:: What the task requires ::
Each line that includes the word "with" should be copied from the records.

- - -

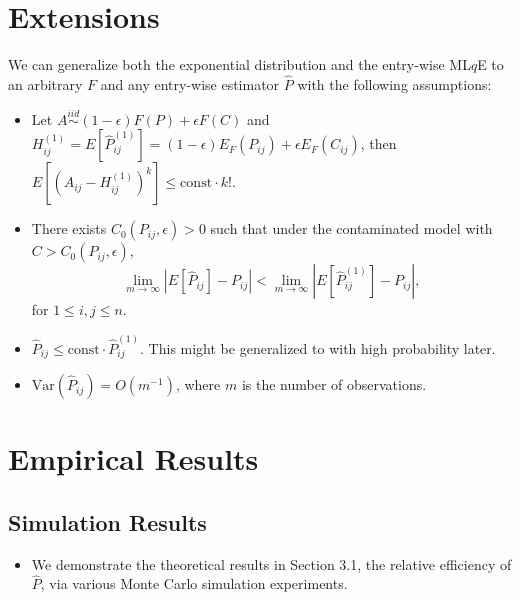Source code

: \documentclass[a4paper]{article}
\renewcommand{\hat}{\widehat}
\begin{document}
\section{Extensions}
\label{section:extension}
We can generalize both the exponential distribution and the entry-wise ML$q$E to an arbitrary $F$ and any entry-wise estimator $\hat{P}$ with the following assumptions:
\begin{itemize}
\item Let $A \stackrel{iid}{\sim} (1-\epsilon) F(P) + \epsilon F(C) $ and $H_{ij}^{(1)} = E[\hat{P}_{ij}^{(1)}] = (1-\epsilon) E_F(P_{ij}) + \epsilon E_F(C_{ij})$, then $E[(A_{ij} - H_{ij}^{(1)})^k] \le \mathrm{const} \cdot k!$.
\item There exists $C_0(P_{ij}, \epsilon) > 0$ such that under the contaminated model with $C > C_0(P_{ij}, \epsilon)$,
\[
	\lim_{m \to \infty} \left| E[\hat{P}_{ij}] - P_{ij} \right| < 
    \lim_{m \to \infty} \left| E[\hat{P}^{(1)}_{ij}] - P_{ij} \right|,
\]
for $1 \le i, j \le n$.
\item $\hat{P}_{ij} \le \mathrm{const} \cdot \hat{P}_{ij}^{(1)}$. This might be generalized to with high probability later.
\item $\mathrm{Var}(\hat{P}_{ij}) = O(m^{-1})$, where $m$ is the number of observations.
\end{itemize}

\section{Empirical Results}

\subsection{Simulation Results}

\begin{itemize}
\item We demonstrate the theoretical results in Section 3.1, the relative efficiency of $\hat{P}$, via various Monte Carlo simulation experiments.
\end{itemize}
\end{document}

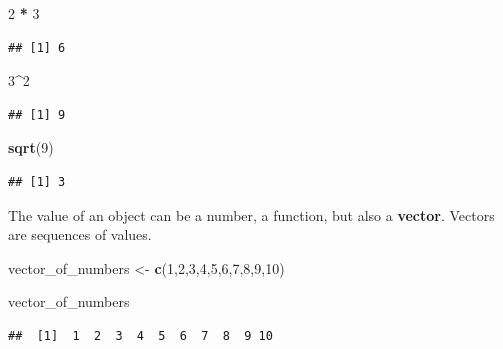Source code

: \documentclass[
]{article}
\newenvironment{Shaded}{\begin{snugshade}}{\end{snugshade}}
\newcommand{\DecValTok}[1]{\textcolor[rgb]{0.00,0.00,0.81}{#1}}
\newcommand{\KeywordTok}[1]{\textcolor[rgb]{0.13,0.29,0.53}{\textbf{#1}}}
\newcommand{\NormalTok}[1]{#1}
\newcommand{\OperatorTok}[1]{\textcolor[rgb]{0.81,0.36,0.00}{\textbf{#1}}}
\newcommand{\StringTok}[1]{\textcolor[rgb]{0.31,0.60,0.02}{#1}}
\begin{document}
\begin{Shaded}
\begin{Highlighting}[]
\DecValTok{2} \OperatorTok{*}\StringTok{ }\DecValTok{3}
\end{Highlighting}
\end{Shaded}

\begin{verbatim}
## [1] 6
\end{verbatim}

\begin{Shaded}
\begin{Highlighting}[]
\DecValTok{3}\OperatorTok{^}\DecValTok{2}
\end{Highlighting}
\end{Shaded}

\begin{verbatim}
## [1] 9
\end{verbatim}

\begin{Shaded}
\begin{Highlighting}[]
\KeywordTok{sqrt}\NormalTok{(}\DecValTok{9}\NormalTok{)}
\end{Highlighting}
\end{Shaded}

\begin{verbatim}
## [1] 3
\end{verbatim}

The value of an object can be a number, a function, but also a \textbf{vector}.
Vectors are sequences of values.

\begin{Shaded}
\begin{Highlighting}[]
\NormalTok{vector_of_numbers <-}\StringTok{ }\KeywordTok{c}\NormalTok{(}\DecValTok{1}\NormalTok{,}\DecValTok{2}\NormalTok{,}\DecValTok{3}\NormalTok{,}\DecValTok{4}\NormalTok{,}\DecValTok{5}\NormalTok{,}\DecValTok{6}\NormalTok{,}\DecValTok{7}\NormalTok{,}\DecValTok{8}\NormalTok{,}\DecValTok{9}\NormalTok{,}\DecValTok{10}\NormalTok{) }
\end{Highlighting}
\end{Shaded}

\begin{Shaded}
\begin{Highlighting}[]
\NormalTok{vector_of_numbers}
\end{Highlighting}
\end{Shaded}

\begin{verbatim}
##  [1]  1  2  3  4  5  6  7  8  9 10
\end{verbatim}
\end{document}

- - -

:: Reply ::
We can generalize both the exponential distribution and the entry-wise ML$q$E to an arbitrary $F$ and any entry-wise estimator $\hat{P}$ with the following assumptions:
\item There exists $C_0(P_{ij}, \epsilon) > 0$ such that under the contaminated model with $C > C_0(P_{ij}, \epsilon)$,
\item $\hat{P}_{ij} \le \mathrm{const} \cdot \hat{P}_{ij}^{(1)}$. This might be generalized to with high probability later.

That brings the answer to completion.